Image credit: Wikimedia Commons

The company said that affected worker positions included boilermakers, welders and pipefitters, all of whom were employed on the AWD Project.

The latest cuts at the state-owned shipbuilder brings the total tally of layoffs across Australia’s shipbuilding industry to more than 500 this year alone, renewing calls for the Federal Government to move quickly and commit to a continuous naval shipbuilding program.

Defence Industries Minister Martin Hamilton-Smith said the Federal Government’s indecisiveness over defence procurement was hurting Australia’s major shipbuilders and their workforce.

“This news is extremely disappointing for the workers and their families. Federal Government indecision on defence procurement is causing job losses at Melbourne based BAE Systems Australia, Newcastle based Forgacs and Adelaide based ASC,” Mr Hamilton-Smith said.

“The State Government is supportive of ASC’s endeavours to improve productivity. However consistent job losses underline the need for the right decisions to be made in Canberra about submarines and surface ships. The Federal Government must provide Australia’s defence industry with clarity and immediately rule out an overseas or hybrid build.”

Commenting on Tony Abbott’s announcement that he will soon release a plan to restructure shipbuilding in Australia to avoid further layoffs, Mr Hamilton-Smith said the plan must include a “firm commitment ”to back Australia’s naval shipbuilding capabilities and to support Australian workers and their families, small business and defence industries.”

“What we need now from the Federal Government is the delivery of a 30 year continuous strategic ship building plan for Australia to rescue an industry which is hanging on for survival. $250 billion worth of naval shipbuilding work is at stake over the next 30 years.
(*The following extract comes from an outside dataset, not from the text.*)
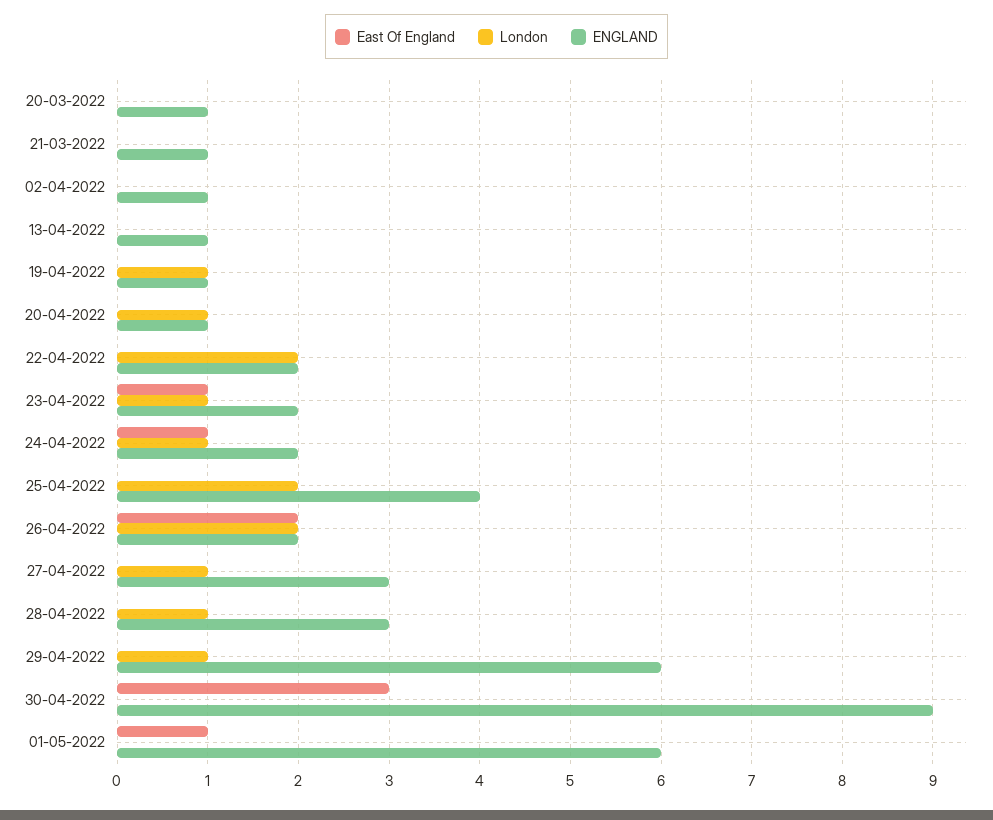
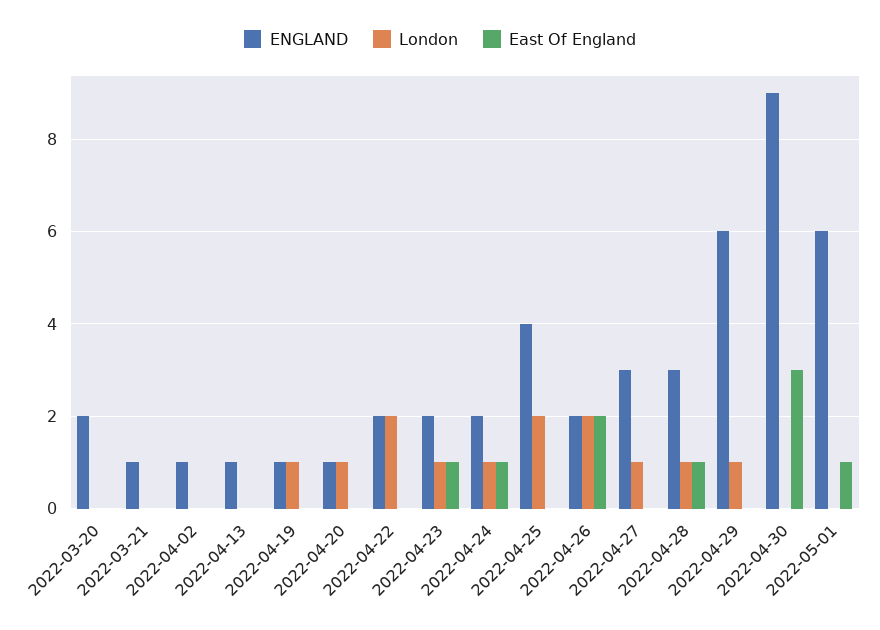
ENGLAND, 20-03-2022: 1 -> 2
East Of England, 28-04-2022: 0 -> 1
Economic modelling shows that there are 120,000 man-years of work at risk if the Federal Government decides to send the submarine build overseas,” the Minister said.

“South Australia is the centre for excellence in naval shipbuilding, underpinned by our highly skilled workers. Our next generation of submarines and Future Frigates must be built in Australia, by Australian workers, to defend Australia.”